From beginning of sojourn to Solomon=350 years

Sojourn begins=1316

 

So, did the sojourn begin in 1876, 1846, 1836, or 1806 BCE (as different combinations of the texts of 1 Gen. 15:13, Ex. 12:40, 1 Kings 6:1 MT and 1 Kings 6:1 LXX might suggest)? Or 1516 or 1341 or 1316 or 1216, as Stripling's approach to genealogies might suggest (depending upon which text one uses)? And did the exodus begin in 1446 (as 1 Kings 6:1 MT might suggest)? Or 1406 (as 1 Kings 6:1 LXX might suggest)? Or 1441, 1316, or 1141, as Stripling's approach to genealogies might suggest (depending upon which text one uses)?

Ultimately, Stripling has not shown that the biblical data converges on 1446 BCE, as he asserts. Rather, what he has shown is that, yes, one can pick out two pieces of data from a bewildering mix of material—ignoring the rest—and interpret them in such a way as to maximize their congruence (I mean, why is a generation an average of twenty-five years as opposed to thirty?).

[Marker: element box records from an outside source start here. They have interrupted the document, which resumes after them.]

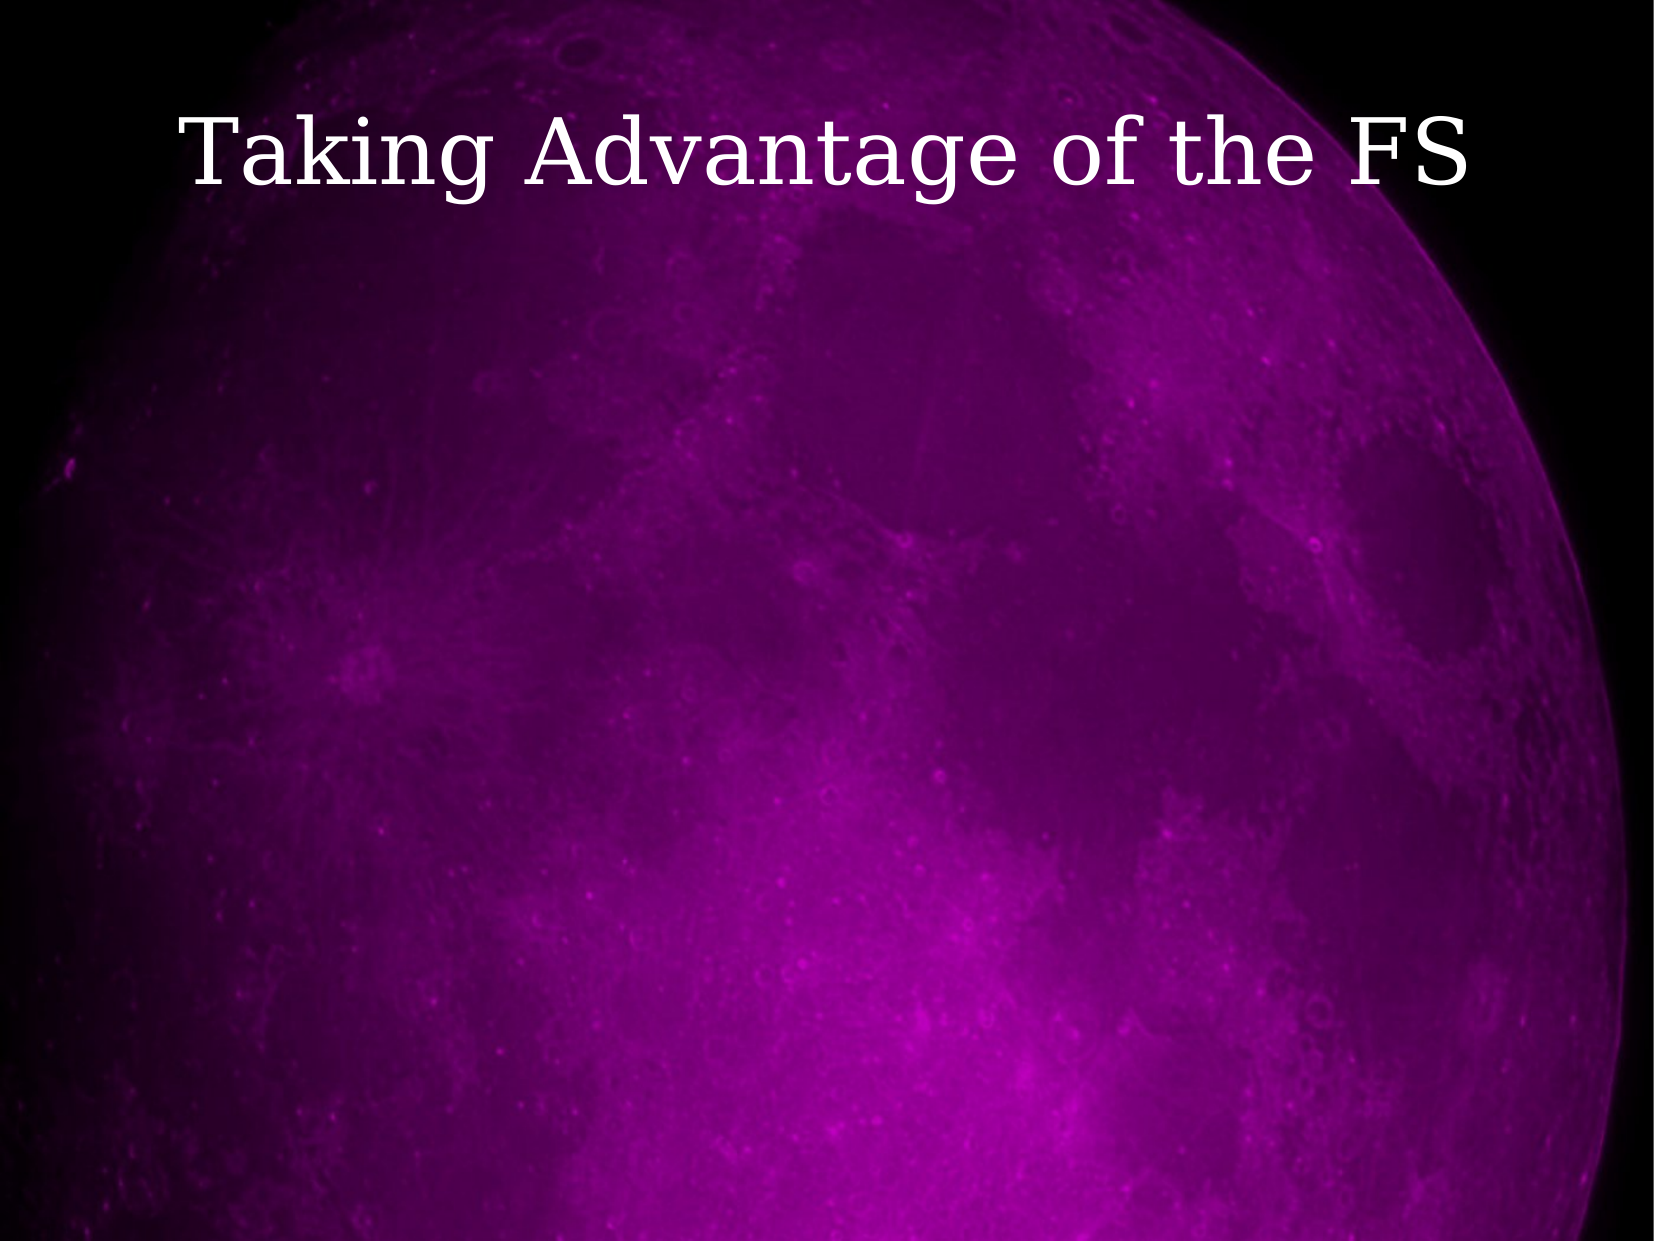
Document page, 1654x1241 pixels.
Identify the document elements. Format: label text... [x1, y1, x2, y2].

title Taking Advantage of the FS [82, 49, 1571, 257]
picture [0, 0, 1654, 1241]
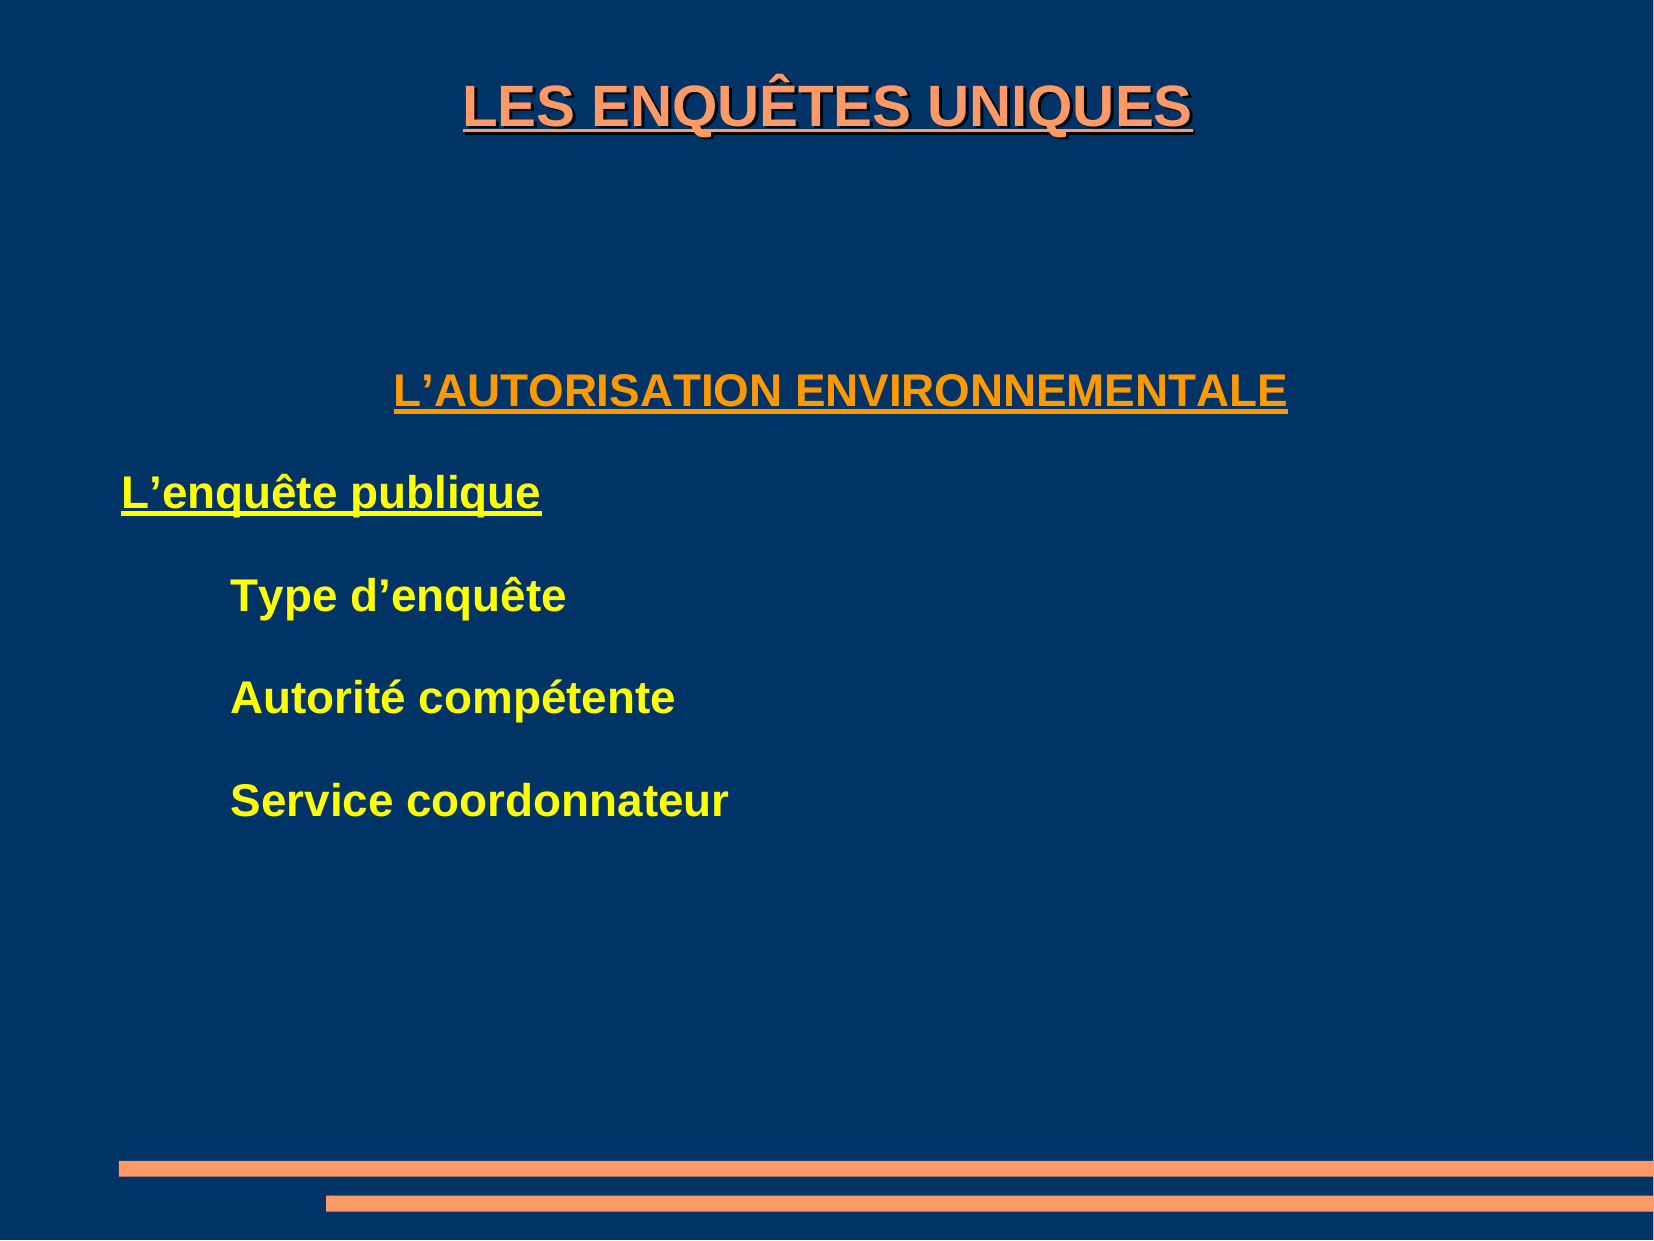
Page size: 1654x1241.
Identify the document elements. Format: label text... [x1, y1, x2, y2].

title LES ENQUÊTES UNIQUES [121, 46, 1534, 166]
subtitle L’AUTORISATION ENVIRONNEMENTALE L’enquête publique Type d’enquête Autorité compétente Service coordonnateur [121, 201, 1561, 1143]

In other words, he knows how to stack the deck. But no effort is made to deal with these equally biblical data which by Stripling's own method yield wildly divergent dates for the sojourn and exodus.* This does little to commend his argument for an "early" exodus.

*Wood, writing in the Journal of the Evangelical Theological Society fifteen years ago vaguely suggests—in a footnote—that the genealogies apart from 1 Chron. 6:33–37, with its eighteen generations from exodus to David, are "truncated." But for this to truly account for the biblical data the way that a ultra-literalist like Wood would like, we must assume that this genealogy—which lists only three generations for the 430 years of the sojourn—too contains significant truncation. Indeed, it would be one of the most truncated genealogies among the lot. Thus even our best source of data is on Wood's account missing a lot of material. This is apart from the fact that the genealogies give no real hint of skipping generations, and moreover Ruth 4:18–22 is reproduced in Matt. 1—where we are explicitly told that there are fourteen generations from Abraham to David. This isn't a problem for critical scholars, but it is for ultra-literalists because it means that Matthew is blithely unaware that in fact there were eighteen generations just from Moses to David alone—thus meaning that there were far more than fourteen from Abraham to David. In short, the ultra-literalist, Christian fundamentalist argument for an exodus in 1446 BCE fails because not only does it involve a very healthy dose of eisegesis rather than exegesis, but moreover violates its own operating principles by resting upon arguments that sharply contradict scripture itself.